**Task instructions**
Without any pictures, the records below should be reproduced exactly.
+++
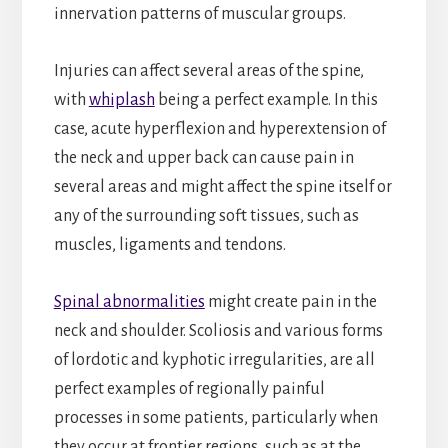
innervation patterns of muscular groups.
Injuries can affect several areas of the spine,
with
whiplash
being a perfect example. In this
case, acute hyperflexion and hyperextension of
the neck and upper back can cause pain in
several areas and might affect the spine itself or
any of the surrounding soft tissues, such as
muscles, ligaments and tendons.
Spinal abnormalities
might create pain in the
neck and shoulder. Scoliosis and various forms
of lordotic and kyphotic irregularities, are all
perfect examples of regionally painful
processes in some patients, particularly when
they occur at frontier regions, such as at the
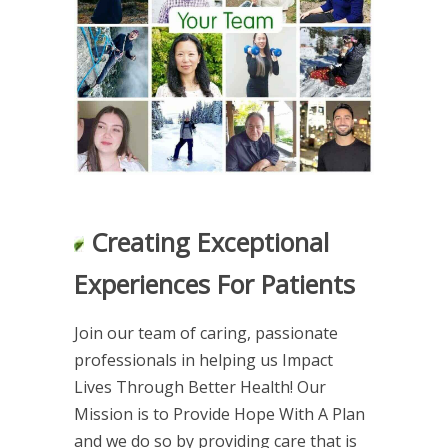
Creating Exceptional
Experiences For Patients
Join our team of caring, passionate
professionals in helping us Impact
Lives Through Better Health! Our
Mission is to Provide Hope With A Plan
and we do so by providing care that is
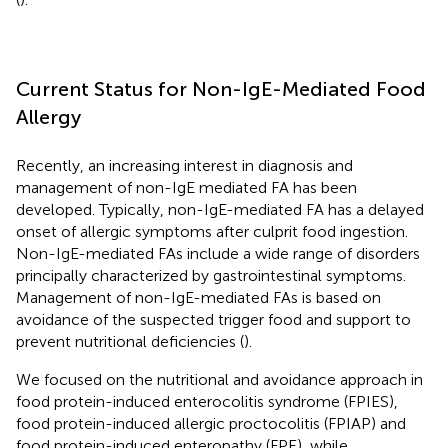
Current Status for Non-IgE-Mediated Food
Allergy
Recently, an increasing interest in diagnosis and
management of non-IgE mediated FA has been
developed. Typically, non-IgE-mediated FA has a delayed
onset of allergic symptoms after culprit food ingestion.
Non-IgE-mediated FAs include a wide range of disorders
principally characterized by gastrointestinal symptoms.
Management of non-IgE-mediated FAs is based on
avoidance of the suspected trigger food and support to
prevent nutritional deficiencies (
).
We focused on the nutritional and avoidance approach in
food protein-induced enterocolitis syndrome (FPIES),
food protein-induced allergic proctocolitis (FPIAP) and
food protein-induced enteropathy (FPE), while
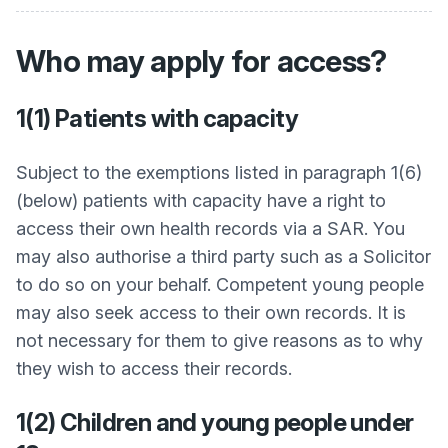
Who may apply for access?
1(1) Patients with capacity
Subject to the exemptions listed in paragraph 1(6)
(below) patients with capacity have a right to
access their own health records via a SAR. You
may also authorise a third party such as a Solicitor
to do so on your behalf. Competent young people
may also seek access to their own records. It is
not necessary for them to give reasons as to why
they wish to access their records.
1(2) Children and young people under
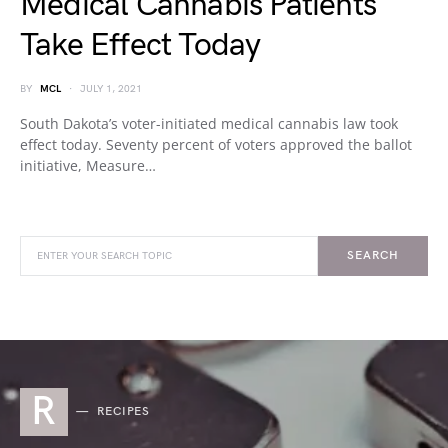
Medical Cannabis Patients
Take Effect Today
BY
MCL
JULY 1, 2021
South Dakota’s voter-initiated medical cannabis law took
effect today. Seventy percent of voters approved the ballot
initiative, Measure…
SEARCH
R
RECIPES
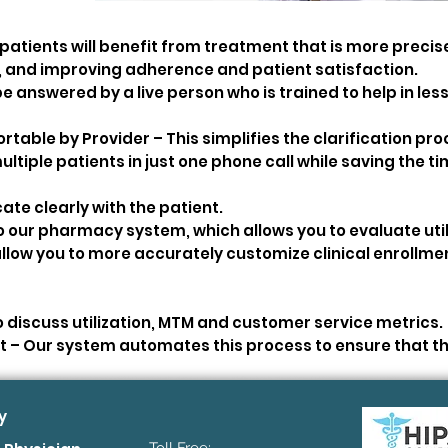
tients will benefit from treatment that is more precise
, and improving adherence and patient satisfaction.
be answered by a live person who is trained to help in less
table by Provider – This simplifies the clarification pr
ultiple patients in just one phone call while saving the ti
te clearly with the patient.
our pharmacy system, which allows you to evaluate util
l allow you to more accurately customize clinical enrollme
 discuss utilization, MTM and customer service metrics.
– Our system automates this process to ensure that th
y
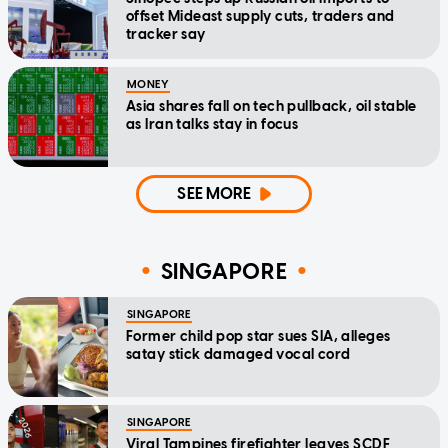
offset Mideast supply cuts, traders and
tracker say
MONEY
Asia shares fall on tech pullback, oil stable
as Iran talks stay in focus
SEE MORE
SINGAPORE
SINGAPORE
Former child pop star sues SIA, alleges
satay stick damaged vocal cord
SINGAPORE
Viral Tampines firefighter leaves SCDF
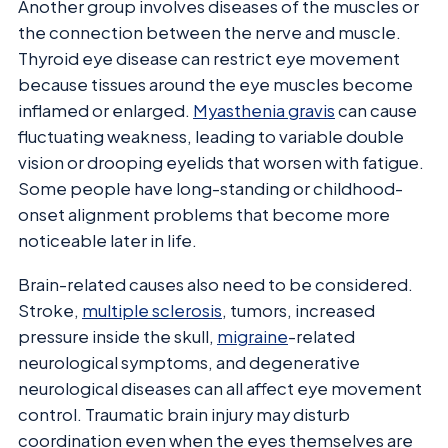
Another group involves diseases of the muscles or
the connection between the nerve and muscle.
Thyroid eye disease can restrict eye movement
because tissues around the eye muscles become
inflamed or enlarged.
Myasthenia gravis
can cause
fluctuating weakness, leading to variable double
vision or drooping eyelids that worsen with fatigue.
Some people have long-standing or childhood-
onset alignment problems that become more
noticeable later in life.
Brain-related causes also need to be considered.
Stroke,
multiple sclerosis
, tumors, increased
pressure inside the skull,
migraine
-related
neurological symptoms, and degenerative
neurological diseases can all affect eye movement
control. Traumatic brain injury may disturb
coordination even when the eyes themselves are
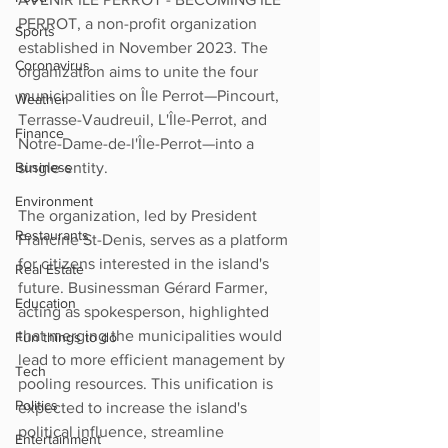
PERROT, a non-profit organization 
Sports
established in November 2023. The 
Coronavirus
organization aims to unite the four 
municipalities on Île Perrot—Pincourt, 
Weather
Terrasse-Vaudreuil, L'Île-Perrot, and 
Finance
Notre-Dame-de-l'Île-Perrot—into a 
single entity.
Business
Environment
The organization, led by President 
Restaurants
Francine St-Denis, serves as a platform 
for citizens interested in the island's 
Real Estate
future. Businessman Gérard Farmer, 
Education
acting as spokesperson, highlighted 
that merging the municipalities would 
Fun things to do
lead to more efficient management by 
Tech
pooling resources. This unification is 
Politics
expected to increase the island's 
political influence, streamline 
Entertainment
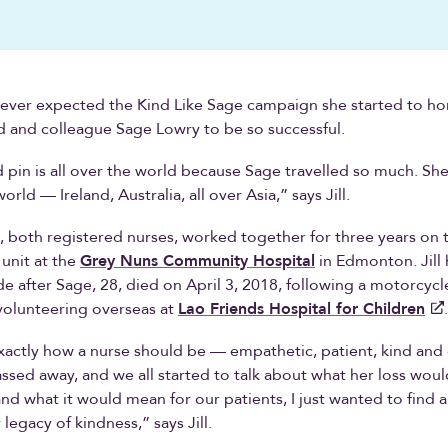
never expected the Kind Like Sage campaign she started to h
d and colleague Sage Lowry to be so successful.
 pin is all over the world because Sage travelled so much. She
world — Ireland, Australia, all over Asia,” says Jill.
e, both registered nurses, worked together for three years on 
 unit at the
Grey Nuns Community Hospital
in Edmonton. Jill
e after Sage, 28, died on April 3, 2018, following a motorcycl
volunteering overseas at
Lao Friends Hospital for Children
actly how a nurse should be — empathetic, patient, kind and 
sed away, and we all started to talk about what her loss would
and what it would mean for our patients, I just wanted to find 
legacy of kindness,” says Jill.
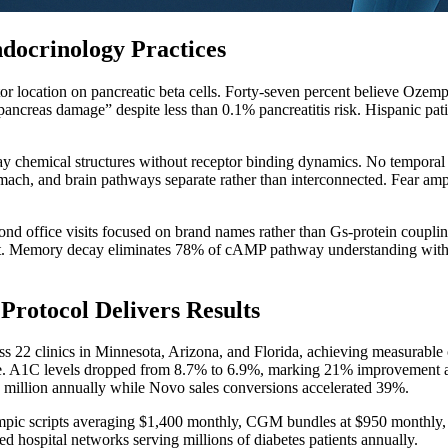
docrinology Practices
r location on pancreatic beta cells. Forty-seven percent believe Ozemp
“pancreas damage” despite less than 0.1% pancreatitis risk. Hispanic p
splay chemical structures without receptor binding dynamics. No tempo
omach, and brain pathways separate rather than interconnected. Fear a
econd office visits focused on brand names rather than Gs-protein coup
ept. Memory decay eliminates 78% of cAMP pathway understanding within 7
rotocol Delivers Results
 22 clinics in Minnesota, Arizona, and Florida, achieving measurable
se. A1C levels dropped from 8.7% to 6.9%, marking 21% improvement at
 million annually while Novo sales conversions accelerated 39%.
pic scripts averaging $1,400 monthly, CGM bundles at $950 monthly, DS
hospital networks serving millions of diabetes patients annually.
+++
**Reply to the exercise**
innervation patterns of muscular groups.
Injuries can affect several areas of the spine,
with
whiplash
being a perfect example. In this
case, acute hyperflexion and hyperextension of
the neck and upper back can cause pain in
several areas and might affect the spine itself or
any of the surrounding soft tissues, such as
muscles, ligaments and tendons.
Spinal abnormalities
might create pain in the
neck and shoulder. Scoliosis and various forms
of lordotic and kyphotic irregularities, are all
perfect examples of regionally painful
processes in some patients, particularly when
they occur at frontier regions, such as at the
Creating Exceptional
Experiences For Patients
Join our team of caring, passionate
professionals in helping us Impact
Lives Through Better Health! Our
Mission is to Provide Hope With A Plan
and we do so by providing care that is
Current Status for Non-IgE-Mediated Food
Allergy
Recently, an increasing interest in diagnosis and
management of non-IgE mediated FA has been
developed. Typically, non-IgE-mediated FA has a delayed
onset of allergic symptoms after culprit food ingestion.
Non-IgE-mediated FAs include a wide range of disorders
principally characterized by gastrointestinal symptoms.
Management of non-IgE-mediated FAs is based on
avoidance of the suspected trigger food and support to
prevent nutritional deficiencies (
).
We focused on the nutritional and avoidance approach in
food protein-induced enterocolitis syndrome (FPIES),
food protein-induced allergic proctocolitis (FPIAP) and
food protein-induced enteropathy (FPE), while
Who may apply for access?
1(1) Patients with capacity
Subject to the exemptions listed in paragraph 1(6)
(below) patients with capacity have a right to
access their own health records via a SAR. You
may also authorise a third party such as a Solicitor
to do so on your behalf. Competent young people
may also seek access to their own records. It is
not necessary for them to give reasons as to why
they wish to access their records.
1(2) Children and young people under
Medical Cannabis Patients
Take Effect Today
BY
MCL
JULY 1, 2021
South Dakota’s voter-initiated medical cannabis law took
effect today. Seventy percent of voters approved the ballot
initiative, Measure…
SEARCH
R
RECIPES
tients will benefit from treatment that is more precise
, and improving adherence and patient satisfaction.
be answered by a live person who is trained to help in less
table by Provider – This simplifies the clarification pr
ultiple patients in just one phone call while saving the ti
te clearly with the patient.
our pharmacy system, which allows you to evaluate util
l allow you to more accurately customize clinical enrollme
 discuss utilization, MTM and customer service metrics.
– Our system automates this process to ensure that th
y
offset Mideast supply cuts, traders and
tracker say
MONEY
Asia shares fall on tech pullback, oil stable
as Iran talks stay in focus
SEE MORE
SINGAPORE
SINGAPORE
Former child pop star sues SIA, alleges
satay stick damaged vocal cord
SINGAPORE
Viral Tampines firefighter leaves SCDF
Another group involves diseases of the muscles or
the connection between the nerve and muscle.
Thyroid eye disease can restrict eye movement
because tissues around the eye muscles become
inflamed or enlarged.
Myasthenia gravis
can cause
fluctuating weakness, leading to variable double
vision or drooping eyelids that worsen with fatigue.
Some people have long-standing or childhood-
onset alignment problems that become more
noticeable later in life.
Brain-related causes also need to be considered.
Stroke,
multiple sclerosis
, tumors, increased
pressure inside the skull,
migraine
-related
neurological symptoms, and degenerative
neurological diseases can all affect eye movement
control. Traumatic brain injury may disturb
coordination even when the eyes themselves are
PERROT, a non-profit organization 
Sports
established in November 2023. The 
Coronavirus
organization aims to unite the four 
municipalities on Île Perrot—Pincourt, 
Weather
Terrasse-Vaudreuil, L'Île-Perrot, and 
Finance
Notre-Dame-de-l'Île-Perrot—into a 
single entity.
Business
Environment
The organization, led by President 
Restaurants
Francine St-Denis, serves as a platform 
for citizens interested in the island's 
Real Estate
future. Businessman Gérard Farmer, 
Education
acting as spokesperson, highlighted 
that merging the municipalities would 
Fun things to do
lead to more efficient management by 
Tech
pooling resources. This unification is 
Politics
expected to increase the island's 
political influence, streamline 
Entertainment
never expected the Kind Like Sage campaign she started to h
d and colleague Sage Lowry to be so successful.
 pin is all over the world because Sage travelled so much. She
world — Ireland, Australia, all over Asia,” says Jill.
e, both registered nurses, worked together for three years on 
 unit at the
Grey Nuns Community Hospital
in Edmonton. Jill
e after Sage, 28, died on April 3, 2018, following a motorcycl
volunteering overseas at
Lao Friends Hospital for Children
actly how a nurse should be — empathetic, patient, kind and 
sed away, and we all started to talk about what her loss would
and what it would mean for our patients, I just wanted to find 
legacy of kindness,” says Jill.
docrinology Practices
r location on pancreatic beta cells. Forty-seven percent believe Ozemp
“pancreas damage” despite less than 0.1% pancreatitis risk. Hispanic p
splay chemical structures without receptor binding dynamics. No tempo
omach, and brain pathways separate rather than interconnected. Fear a
econd office visits focused on brand names rather than Gs-protein coup
ept. Memory decay eliminates 78% of cAMP pathway understanding within 7
rotocol Delivers Results
 22 clinics in Minnesota, Arizona, and Florida, achieving measurable
se. A1C levels dropped from 8.7% to 6.9%, marking 21% improvement at
 million annually while Novo sales conversions accelerated 39%.
pic scripts averaging $1,400 monthly, CGM bundles at $950 monthly, DS
hospital networks serving millions of diabetes patients annually.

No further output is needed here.